-- Opening Marker --

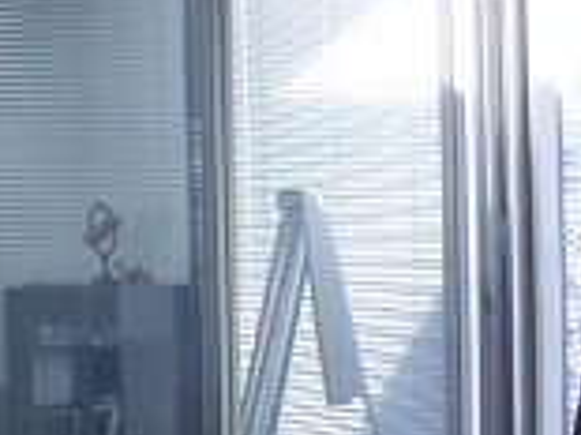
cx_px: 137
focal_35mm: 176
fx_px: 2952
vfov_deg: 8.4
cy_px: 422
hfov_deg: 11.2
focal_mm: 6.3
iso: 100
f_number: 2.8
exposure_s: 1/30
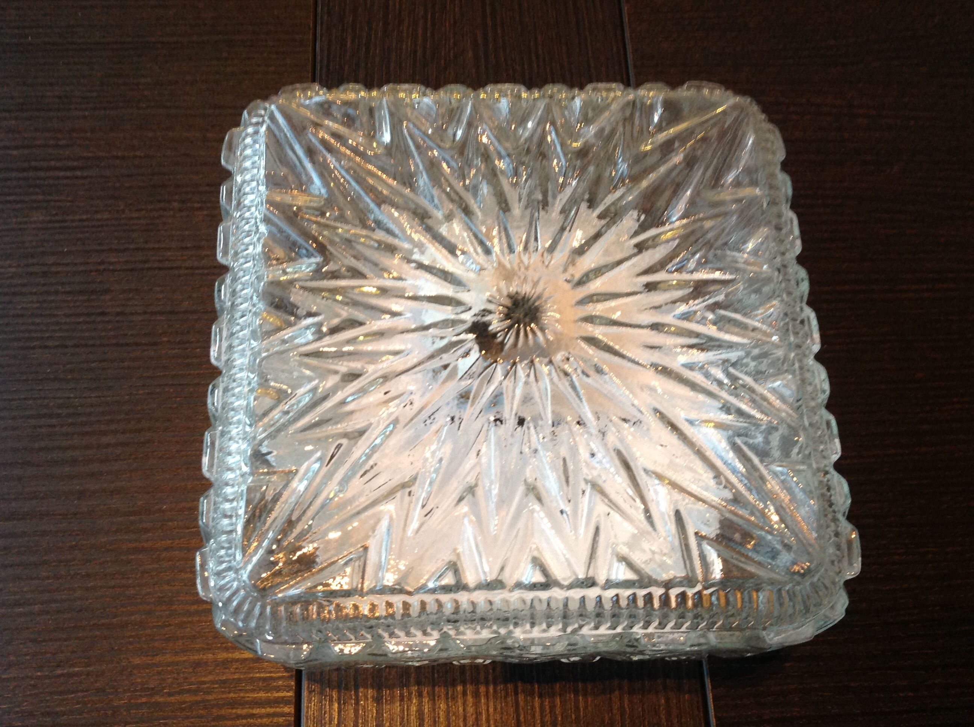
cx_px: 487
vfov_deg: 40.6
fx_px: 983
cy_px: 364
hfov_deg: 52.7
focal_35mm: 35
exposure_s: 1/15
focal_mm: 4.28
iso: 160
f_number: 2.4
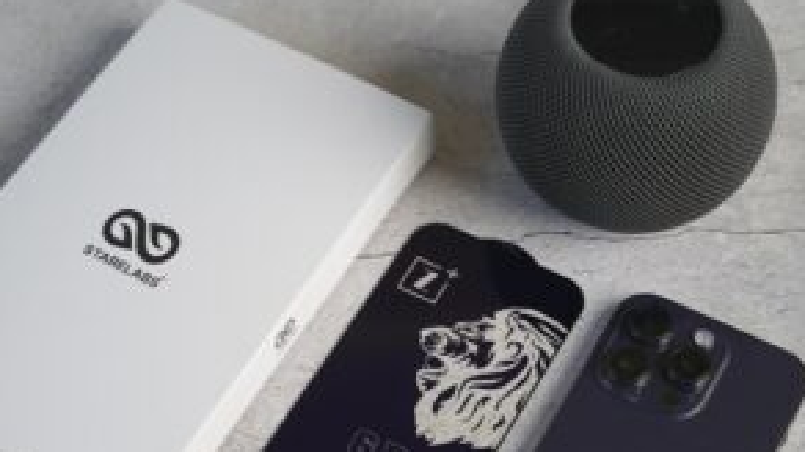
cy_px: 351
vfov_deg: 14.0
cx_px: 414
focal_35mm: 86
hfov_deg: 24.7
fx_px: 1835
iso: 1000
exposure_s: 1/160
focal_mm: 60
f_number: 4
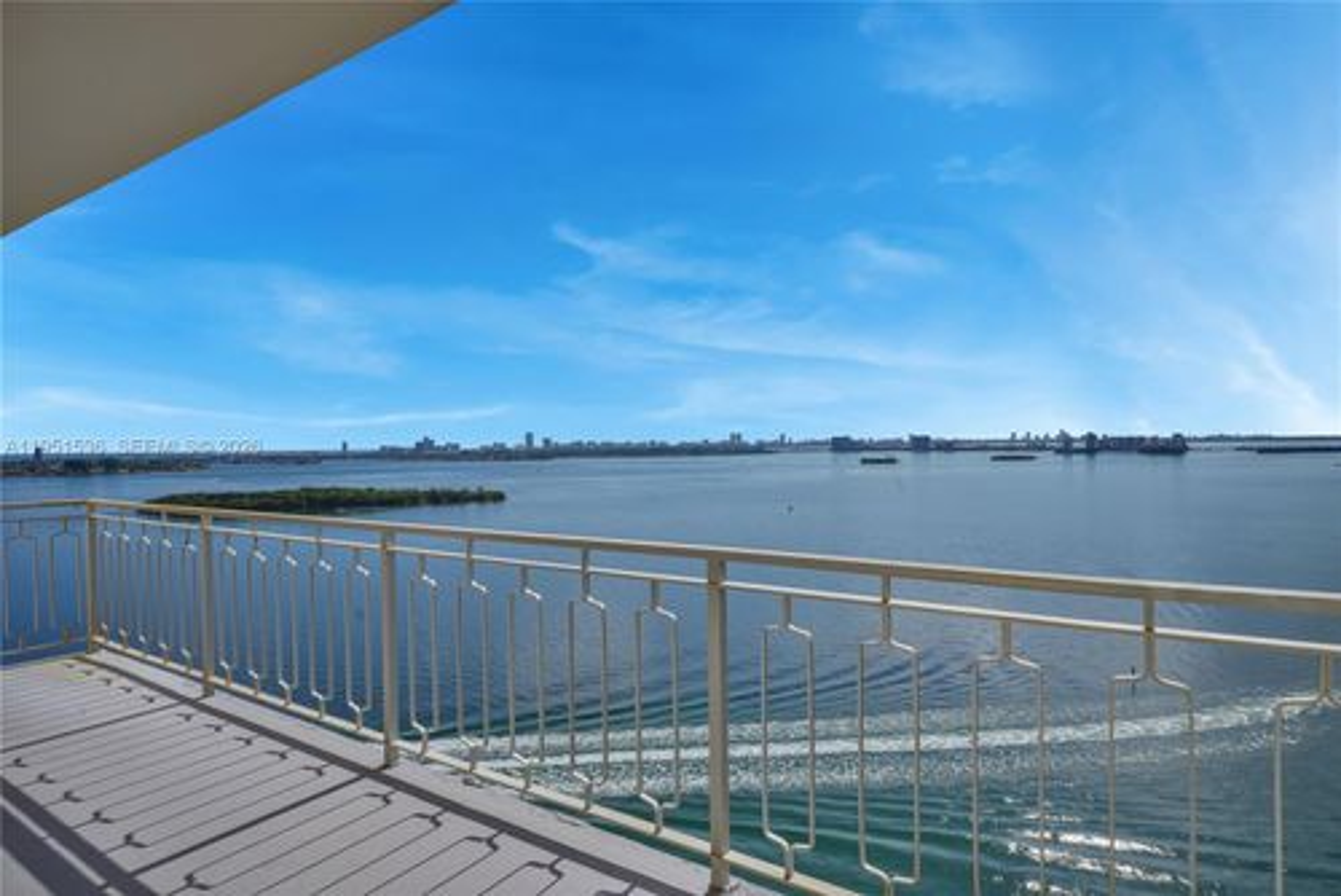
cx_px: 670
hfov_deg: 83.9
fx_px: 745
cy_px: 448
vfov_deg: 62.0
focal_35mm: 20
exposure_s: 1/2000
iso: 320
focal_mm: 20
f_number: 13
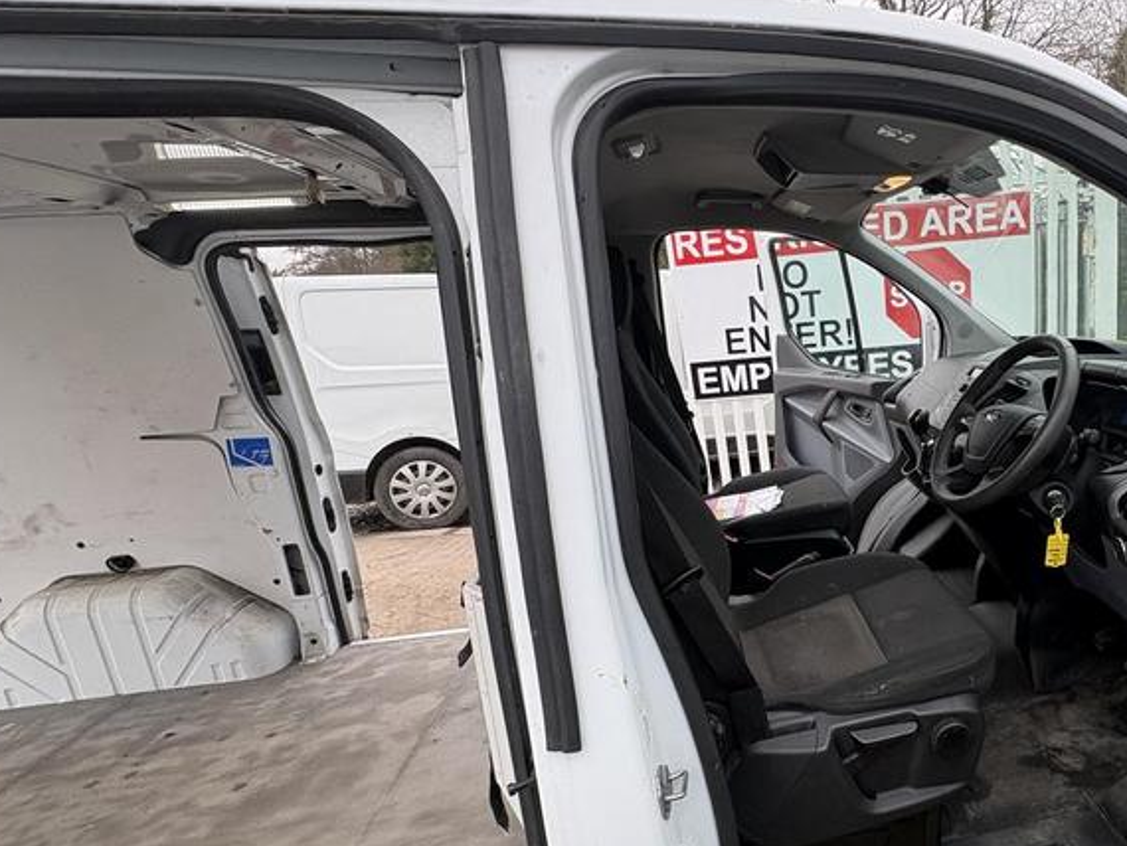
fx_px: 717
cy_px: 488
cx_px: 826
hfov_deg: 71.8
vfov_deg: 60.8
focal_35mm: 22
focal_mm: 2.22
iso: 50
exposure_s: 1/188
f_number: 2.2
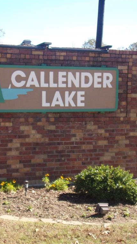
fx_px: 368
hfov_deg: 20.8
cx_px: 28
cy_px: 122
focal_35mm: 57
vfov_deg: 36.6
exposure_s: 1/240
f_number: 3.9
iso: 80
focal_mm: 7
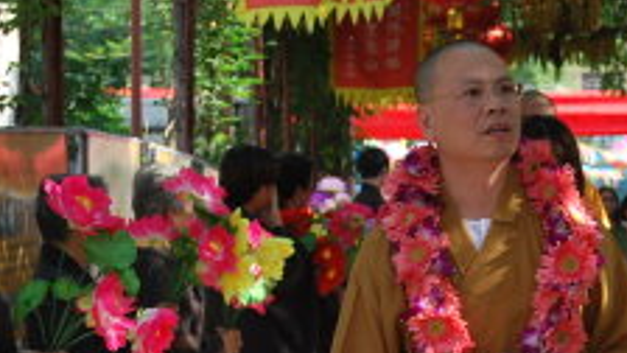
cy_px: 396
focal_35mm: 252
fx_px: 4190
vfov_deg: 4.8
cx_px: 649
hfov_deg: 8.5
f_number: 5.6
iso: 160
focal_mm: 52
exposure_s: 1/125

-- Closing Marker --

- [BRIEF]
Exactly as they stand, retype all the entries, but omit the pictures.

- [WRITTEN REPLY]
cx_px: 137
focal_35mm: 176
fx_px: 2952
vfov_deg: 8.4
cy_px: 422
hfov_deg: 11.2
focal_mm: 6.3
iso: 100
f_number: 2.8
exposure_s: 1/30
cx_px: 487
vfov_deg: 40.6
fx_px: 983
cy_px: 364
hfov_deg: 52.7
focal_35mm: 35
exposure_s: 1/15
focal_mm: 4.28
iso: 160
f_number: 2.4
cy_px: 351
vfov_deg: 14.0
cx_px: 414
focal_35mm: 86
hfov_deg: 24.7
fx_px: 1835
iso: 1000
exposure_s: 1/160
focal_mm: 60
f_number: 4
cx_px: 670
hfov_deg: 83.9
fx_px: 745
cy_px: 448
vfov_deg: 62.0
focal_35mm: 20
exposure_s: 1/2000
iso: 320
focal_mm: 20
f_number: 13
fx_px: 717
cy_px: 488
cx_px: 826
hfov_deg: 71.8
vfov_deg: 60.8
focal_35mm: 22
focal_mm: 2.22
iso: 50
exposure_s: 1/188
f_number: 2.2
fx_px: 368
hfov_deg: 20.8
cx_px: 28
cy_px: 122
focal_35mm: 57
vfov_deg: 36.6
exposure_s: 1/240
f_number: 3.9
iso: 80
focal_mm: 7
cy_px: 396
focal_35mm: 252
fx_px: 4190
vfov_deg: 4.8
cx_px: 649
hfov_deg: 8.5
f_number: 5.6
iso: 160
focal_mm: 52
exposure_s: 1/125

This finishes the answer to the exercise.